Grangemouth branch still fighting the fight for forces heroes

02/08/2011'Grangemouth British Legion which is celebrating 90th anniversary this year'l-r front, jan harvey (chairman), mattie mercer (president), maureen preston(secretary)'l-r back - willie haxton (member), william mckie (member)
02/08/2011'Grangemouth British Legion which is celebrating 90th anniversary this year'l-r front, jan harvey (chairman), mattie mercer (president), maureen preston(secretary)'l-r back - willie haxton (member), william mckie (member)

Grangemouth British Legion has supported armed services personnel for the last 90 years - now they will also be supporting their very own football team.

The local branch and club, located in Dundas Street, will join others across the country to mark the major milestone this summer.

And the latest addition to the Legion ranks will help the Grangemouth contingent celebrate during Armed Forces Day on August 27.

Formerly Grahamston Boys, the team has now been re-named Royal British Legion Scotland Grangemouth.

Branch chairman Jan Harvey said: “It was an established team in the area and we have taken it over. We will be going along to their matches and cheering for them.

“We hope to have the team marching in the Armed Forces Day parade in their new strips.”

Those strips feature the Legion colours of yellow and blue – and bear an uncanny resemblance to the Brazilian national football team colours.

It may have taken the Legion 90 years to acquire its first football team, but it has always supported service personnel.

The British Legion came into being in St Cuthbert’s Church in Edinburgh back in 1921 when, under the leadership of Earl Haig, the idea for a single organisation looking after the welfare of ex-servicemen and women was formed.

Jan said: “We are very proud the Royal British Legion Scotland was formed first – we started in June while the English organisation began in August.”

Jan has been the chairman of the branch for five years, but her association with the British Legion goes back further than that.

“My father, Jerry Differ, served with the Argyll Sutherlands in the Second World War.

“I can remember him going to the Legion when it was in Kerse Road and I was a child.”

Jan served with the Women’s Royal Army Corps and her husband Peter was also a serviceman so it was inevitable she would have some involvement with the Legion at some point.

“I was asked to come along and help out five years ago,’’ she said. ‘‘I came in as chairman and I’ve been here ever since.

“We don’t actually have many female full members at Grangemouth – full members have to be serving or former service personnel or close family members of service personnel.

“Some of our members are still serving in the forces and we have one who was out in Afghanistan recently.”

Grangemouth and Larbert branches amalgamated last year and the future looks bright for the branch and the club despite times which have seen the closure of many premises – including the neighbouring Docker’s Club.

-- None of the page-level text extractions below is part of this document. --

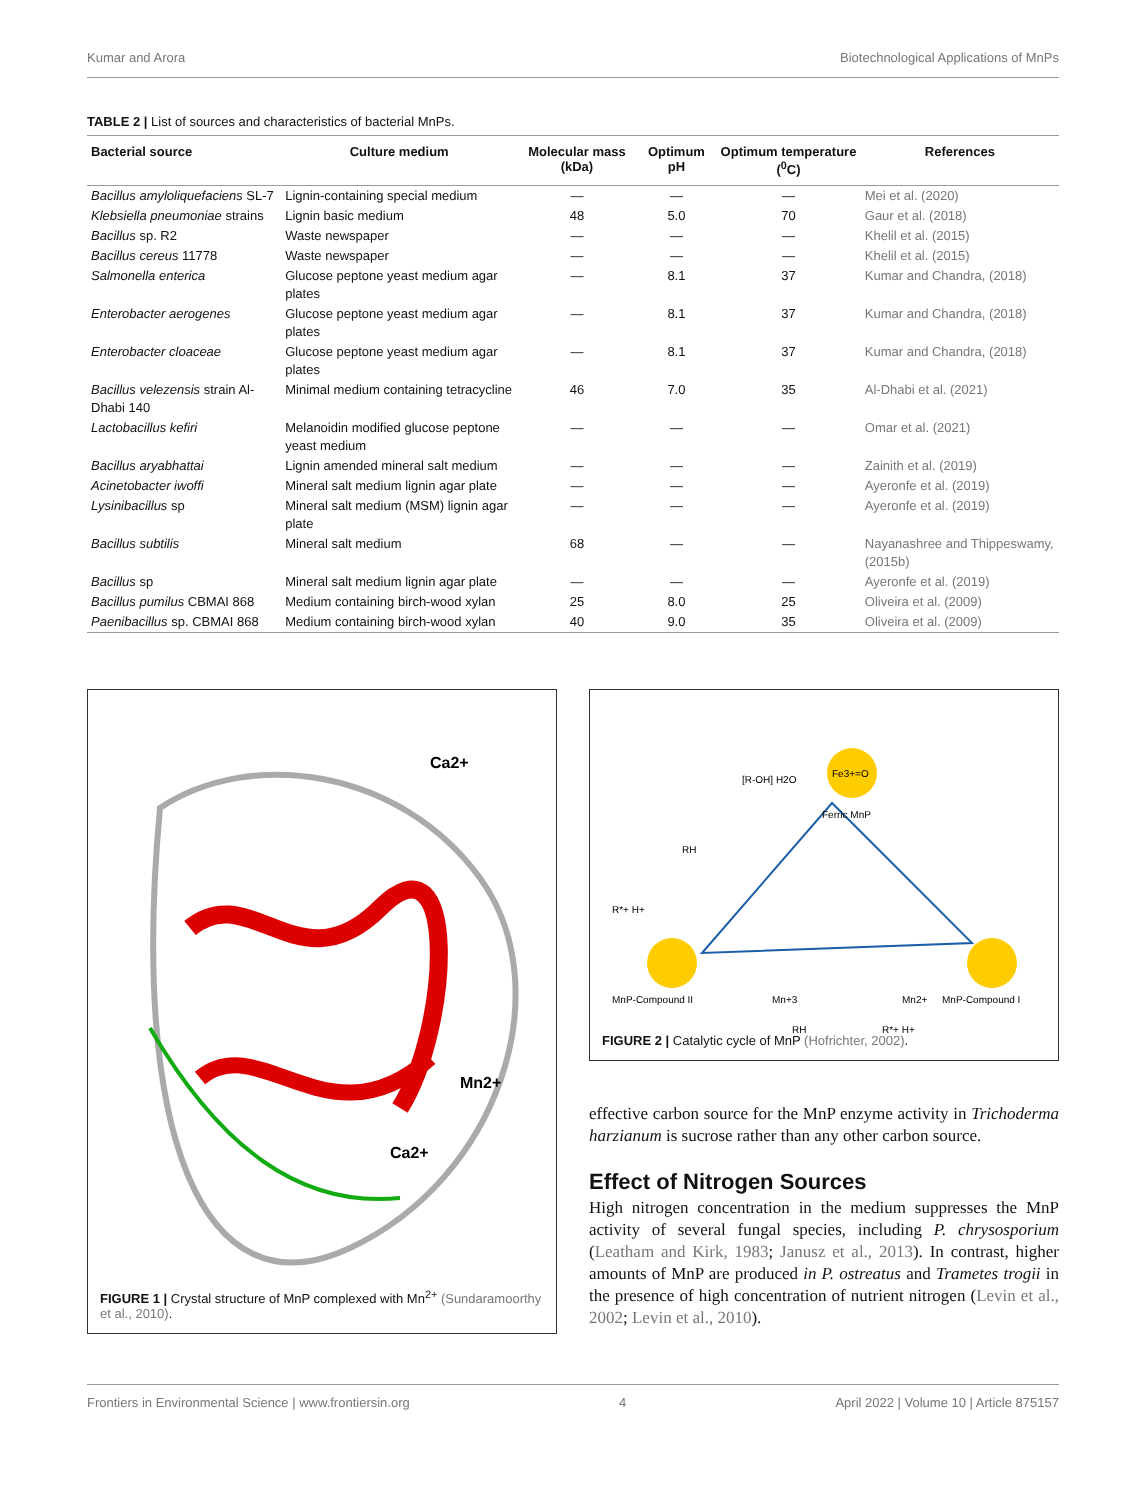Kumar and Arora Biotechnological Applications of MnPs
TABLE 2 | List of sources and characteristics of bacterial MnPs.
| Bacterial source | Culture medium | Molecular mass (kDa) | Optimum pH | Optimum temperature (<sup>0</sup>C) | References |
| --- | --- | --- | --- | --- | --- |
| Bacillus amyloliquefaciens SL-7 | Lignin-containing special medium | — | — | — | Mei et al. (2020) |
| Klebsiella pneumoniae strains | Lignin basic medium | 48 | 5.0 | 70 | Gaur et al. (2018) |
| Bacillus sp. R2 | Waste newspaper | — | — | — | Khelil et al. (2015) |
| Bacillus cereus 11778 | Waste newspaper | — | — | — | Khelil et al. (2015) |
| Salmonella enterica | Glucose peptone yeast medium agar plates | — | 8.1 | 37 | Kumar and Chandra, (2018) |
| Enterobacter aerogenes | Glucose peptone yeast medium agar plates | — | 8.1 | 37 | Kumar and Chandra, (2018) |
| Enterobacter cloaceae | Glucose peptone yeast medium agar plates | — | 8.1 | 37 | Kumar and Chandra, (2018) |
| Bacillus velezensis strain Al-Dhabi 140 | Minimal medium containing tetracycline | 46 | 7.0 | 35 | Al-Dhabi et al. (2021) |
| Lactobacillus kefiri | Melanoidin modified glucose peptone yeast medium | — | — | — | Omar et al. (2021) |
| Bacillus aryabhattai | Lignin amended mineral salt medium | — | — | — | Zainith et al. (2019) |
| Acinetobacter iwoffi | Mineral salt medium lignin agar plate | — | — | — | Ayeronfe et al. (2019) |
| Lysinibacillus sp | Mineral salt medium (MSM) lignin agar plate | — | — | — | Ayeronfe et al. (2019) |
| Bacillus subtilis | Mineral salt medium | 68 | — | — | Nayanashree and Thippeswamy, (2015b) |
| Bacillus sp | Mineral salt medium lignin agar plate | — | — | — | Ayeronfe et al. (2019) |
| Bacillus pumilus CBMAI 868 | Medium containing birch-wood xylan | 25 | 8.0 | 25 | Oliveira et al. (2009) |
| Paenibacillus sp. CBMAI 868 | Medium containing birch-wood xylan | 40 | 9.0 | 35 | Oliveira et al. (2009) |
Ca2+
Mn2+
Ca2+
FIGURE 1 | Crystal structure of MnP complexed with Mn<sup>2+</sup> (Sundaramoorthy et al., 2010).
Fe3+=O
Ferric MnP
MnP-Compound II
MnP-Compound I
[R-OH] H2O
RH
R*+ H+
Mn+3
Mn2+
RH
R*+ H+
FIGURE 2 | Catalytic cycle of MnP (Hofrichter, 2002).
effective carbon source for the MnP enzyme activity in Trichoderma harzianum is sucrose rather than any other carbon source.
Effect of Nitrogen Sources
High nitrogen concentration in the medium suppresses the MnP activity of several fungal species, including P. chrysosporium (Leatham and Kirk, 1983; Janusz et al., 2013). In contrast, higher amounts of MnP are produced in P. ostreatus and Trametes trogii in the presence of high concentration of nutrient nitrogen (Levin et al., 2002; Levin et al., 2010).
Frontiers in Environmental Science | www.frontiersin.org 4 April 2022 | Volume 10 | Article 875157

Jan said: “We’re doing all right – not as good as last year, but that might be down to the recession.

“But it hasn’t caused us great problems – we can live with it.”

Sadly the planned dance in Grangemouth Town Hall to mark the 90th anniversary had to be cancelled, but the branch will now celebrate its birthday during the parades taking place in the town on Armed Forces Day.

Jan said: “There will also be a civic reception where the Falkirk Provost will distribute money collected during the year to forces charities.

“The Legion’s aim is to support ex-service men and women and their families in their time of need.

“While we don’t help directly we do give funds to organisations who offer practical assistance to service personnel.”

Grangemouth British Legion regularly raises funds for forces charities like Erskine Hospital, Combat Stress, the Soldiers, Sailors Airmen and Families Association (SSAFA) and their main charity for 2011 the British Limbless Ex-Service Men’s Association (BLESMA).

There is a strong social side to the Legion too, with entertainment evenings featuring everything from dancing and bingo to darts and snooker.

“And we have our over-60s club – most of whom are in their 80s,” laughed Jan.

Remembrance Day is always a big date on the calendar for the Legion and, like Armed Forces Day, shows how well supported the branch is by the area’s army, sea and air cadets.

Armed Forces Day events start outside the Legion club in Dundas Street at 11.30 a.m. on Saturday, August 27.